Film Review- The Foreigner (2017)
Fair Value of The Foreigner: $5.00. It’s worth watching on the in-flight movie, but there’s little that’s memorable about this film.
Is This Film Worth My Time? The Foreigner is a taut and engaging mixture of vigilante action and espionage. It’s one of the better, more well assembled examples of Geri-Action.
Who Will Like This Film? Fans of films like In The Name of the Father, or television series like MI6. The action never strays too far from plausibility, and the film offers intrigue from all sides and factions.
Who Should Skip This Film? Those looking for Jackie Chan’s kung fu will be underwhelmed, as will those looking for his comedic chops. This is a grim, serious film that lingers on the casualties, and where no one gets out unscathed.
TL,DR: IRA bombings kill the wrong civilian- the daughter of a Viet Cong commando.
Some Context: Why is a former VC badass running an East End Chinese restaurant? Well, hes a Chinese-Vietnamese refugee. The last great wave of boat people refugees from Vietnam came from 1980, when a Vietnamese-Chinese border war sparked a widespread persecution on ethnic Chinese living in Vietnam.
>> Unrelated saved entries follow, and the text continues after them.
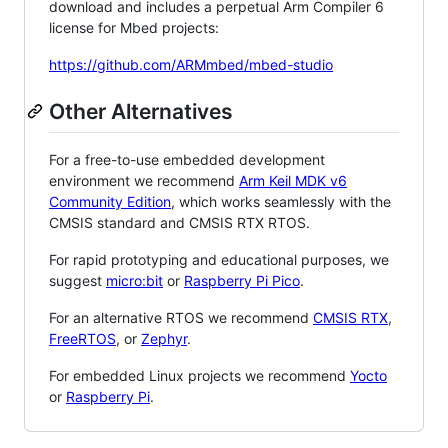
download and includes a perpetual Arm Compiler 6
license for Mbed projects:
https://github.com/ARMmbed/mbed-studio
Other Alternatives
For a free-to-use embedded development
environment we recommend
Arm Keil MDK v6
Community Edition
, which works seamlessly with the
CMSIS standard and CMSIS RTX RTOS.
For rapid prototyping and educational purposes, we
suggest
micro:bit
or
Raspberry Pi Pico
.
For an alternative RTOS we recommend
CMSIS RTX
,
FreeRTOS
, or
Zephyr
.
For embedded Linux projects we recommend
Yocto
or
Raspberry Pi
.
One of the oldest cliches of Chinese drama is that the plain old man/ lady is inevitably a kung fu master- a lesson in why you should respect your elders. The 21st century update of this trope is that such a person is a veteran of the special forces.
On the other side of the cultural coin, you have the very current fear that the IRA could become violent again, and that the Troubles will restart in all their terror. It wasn’t that long ago that the Troubles seemed to be a dark but eclipsed portion of British history. But now, Brexit threatens to undo the Good Friday Accords (which hinged in part in the free transit of people between Northern Ireland and Ireland). UK Prime Minister Theresa May has recently made murky deals with the Protestant fanatics. And lastly, having IRA as villains doesn’t have the same controversy as having Islamic terrorists- there isn’t the concern of racial bias when both factions are equally pasty.
The Fall of the House of Gerry Adams: The real center character of this film is not the vengeful Quan Minh (Jackie Chan), but Liam Hennessey (Pierce Brosnan), acting as a stand-in for Sinn Fein politician Gerry Adams. At the beginning of the film, hes a Tony Soprano figure- a successful politician who’s made a career of appearing reformed, while still presiding over the council of the IRA.
This is undone by the first terrorist bombing, which sets the events of the film in motion. Quan Minh is really the nemesis of the film, the central plot being the quasi-Shakesperean downfall of a manor full of flawed people. Hes out there, in the woods, slowly picking apart the defense, while Liam and his lieutenants bluff and back stab each other. The film is an extended hunt, with multiple parties stumbling over each other’s path: Liam is hunting the rogue IRA cell, the MI6 and Scotland Yard are hunting the IRA, and Quan Minh is hunting for the killers of his daughter.
Deathwish 8: Derry Death Derby: Chan’s Quan Minh is evocative of the originator of Geri-action, Charles Bronson’s Paul Kersey. He’s a quiet, hard-working man who prefers to be under-estimated, and who uses traps as much as direct fighting to even the odds. And like Kersey, Quan Minh does bring the one admirable dynamic of Geriatric Action film stars- there’s the real question of whether the character can survive the handicap of their age.
Unfortunately, there’s no humor, no one-liners, and not much in the way of humanization for the character. That’s why he’s really more the lead supporting actor, with Brosnan as the troubled patriarch who sees the history of the 20th century rising up to destroy all he’s built. The Foreigner is solid, but ultimately there’s nothing here that we haven’t seen elsewhere.